Questions

Why we use logistic regression over linear regression?

Why we use logistic regression over linear regression?

Linear Regression is used to handle regression problems whereas Logistic regression is used to handle the classification problems. Linear regression provides a continuous output but Logistic regression provides discreet output.

Why we use logistic regression in machine learning?

Logistic regression is one of the most popular Machine Learning algorithms, which comes under the Supervised Learning technique. It is used for predicting the categorical dependent variable using a given set of independent variables. Logistic regression predicts the output of a categorical dependent variable.

What is a good use case for logistic regression?

Logistic regression is used when the outcome is a discrete variable. Example, trying to figure out who will win the election, whether a student will pass or fail an exam, whether a customer will come back, whether an email is a spam.

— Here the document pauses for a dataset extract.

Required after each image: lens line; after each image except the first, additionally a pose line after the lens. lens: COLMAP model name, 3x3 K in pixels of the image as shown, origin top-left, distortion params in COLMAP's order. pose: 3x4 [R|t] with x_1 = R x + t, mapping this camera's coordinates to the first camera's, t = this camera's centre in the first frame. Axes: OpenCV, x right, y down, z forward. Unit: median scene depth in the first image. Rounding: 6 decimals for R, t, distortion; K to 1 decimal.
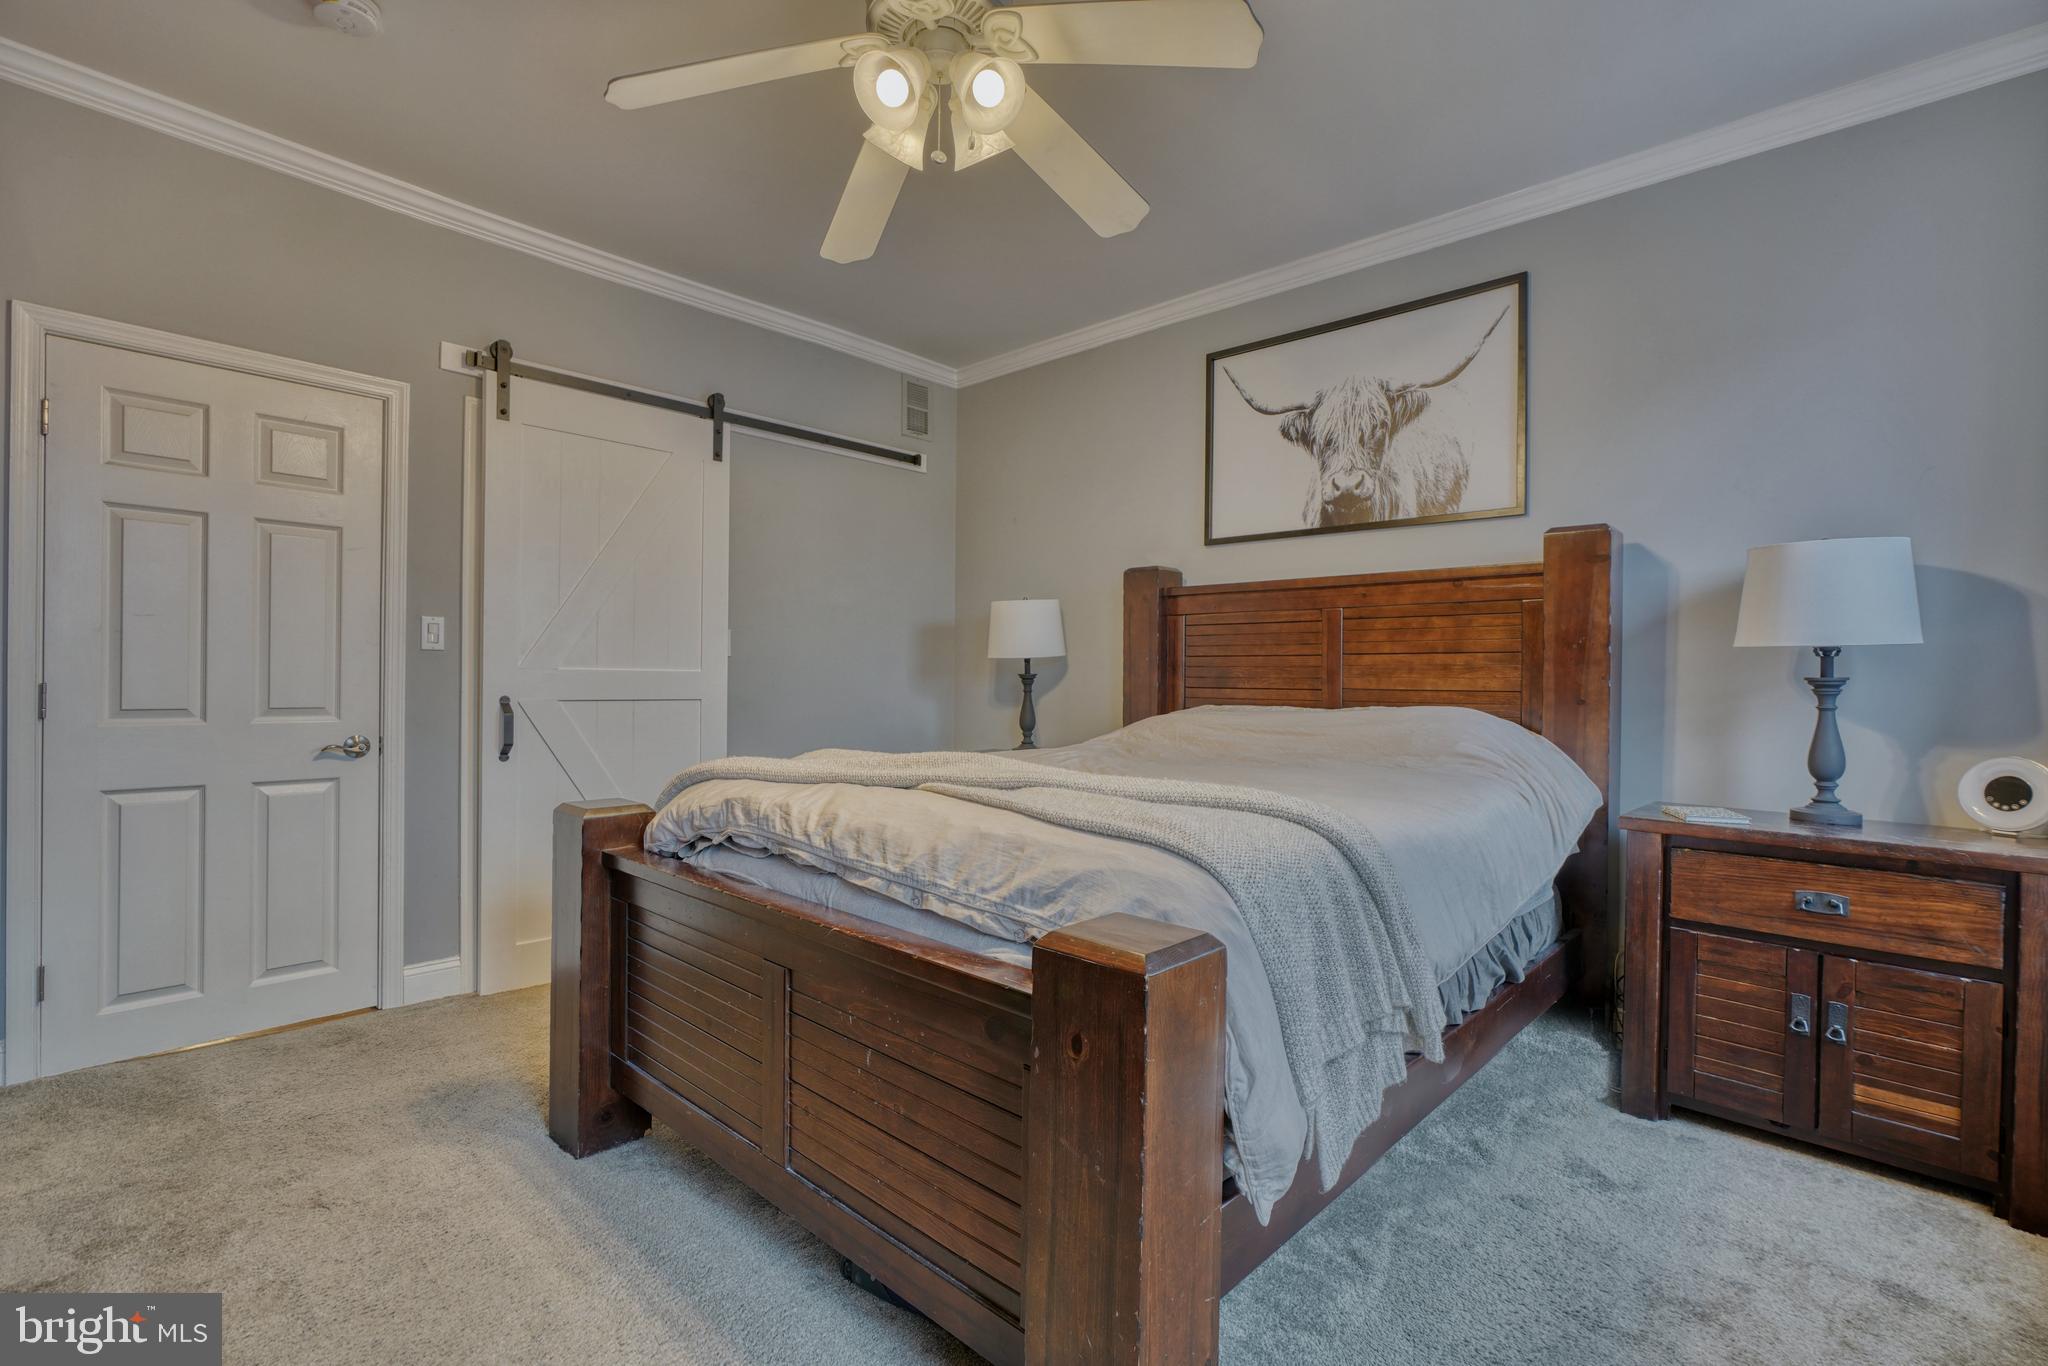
lens RADIAL K [[930.8, 0, 1025.7], [0, 930.8, 687.9], [0, 0, 1]] dist [-0.008526, 0.003169]
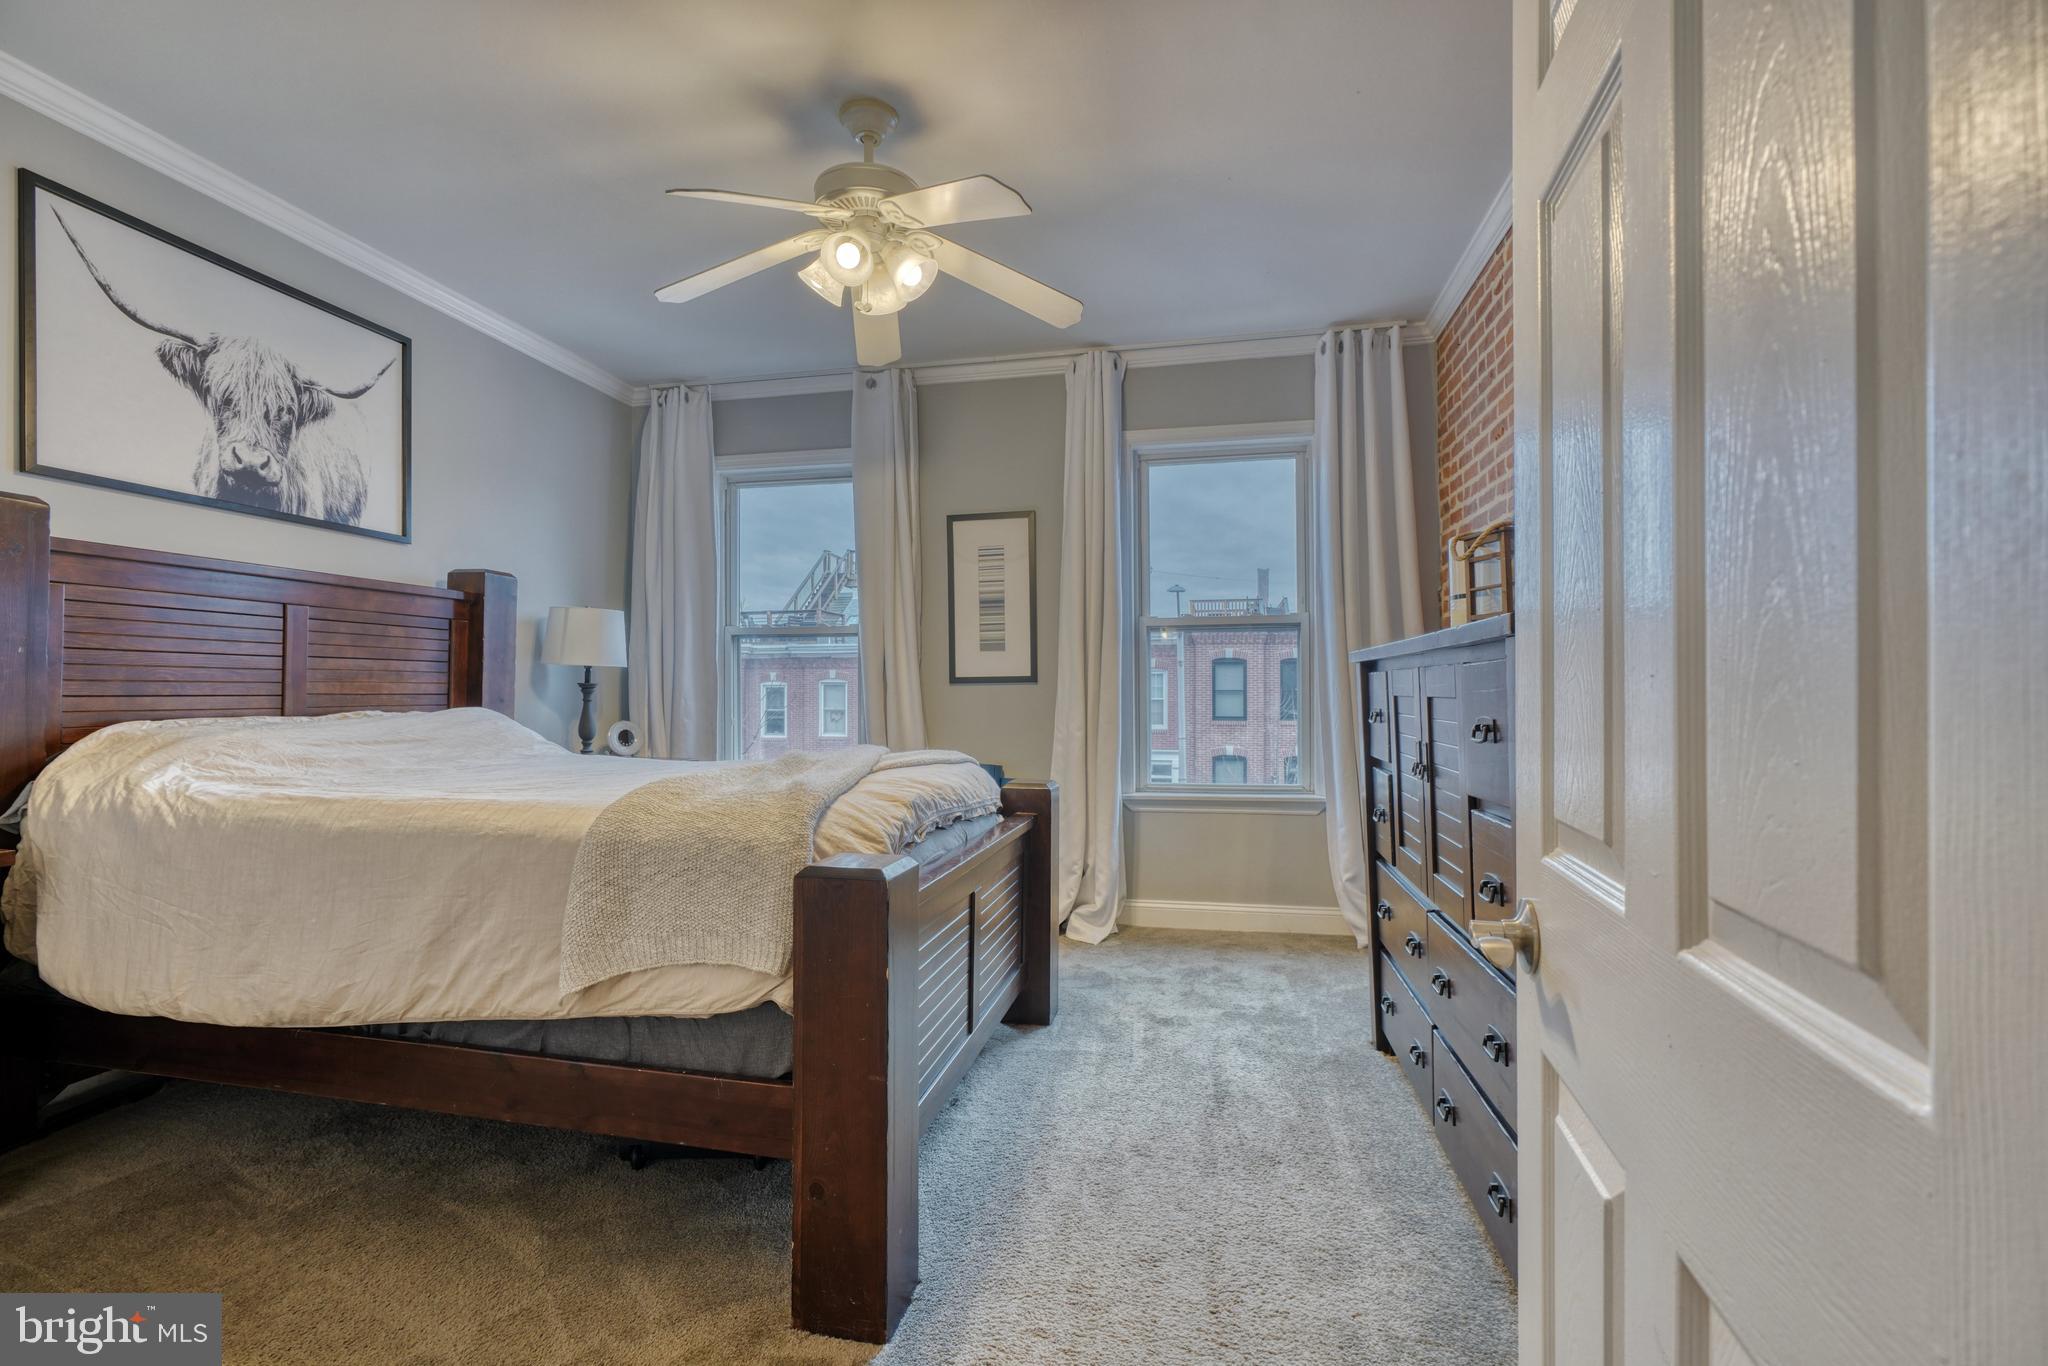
lens RADIAL K [[930.8, 0, 1019.4], [0, 930.8, 682.5], [0, 0, 1]] dist [-0.008526, 0.003169]
pose [[-0.508671, -0.003204, 0.860955, -0.790567], [-0.002335, 0.999995, 0.002341, -0.014142], [-0.860958, -0.000820, -0.508676, 0.842068]]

READ ALSO:   How much does Tata Sky HD cost per month?

How does logistic regression works in machine learning?

Logistic regression is a supervised learning classification algorithm used to predict the probability of a target variable. The nature of target or dependent variable is dichotomous, which means there would be only two possible classes. Mathematically, a logistic regression model predicts P(Y=1) as a function of X.

How does logistic regression work in machine learning?

What is logistic regression and linear regression?

Linear regression is used for predicting the continuous dependent variable using a given set of independent features whereas Logistic Regression is used to predict the categorical. Linear regression is used to solve regression problems whereas logistic regression is used to solve classification problems.

What is logistic regression machine learning?

Logistic regression is a supervised learning classification algorithm used to predict the probability of a target variable. It is one of the simplest ML algorithms that can be used for various classification problems such as spam detection, Diabetes prediction, cancer detection etc.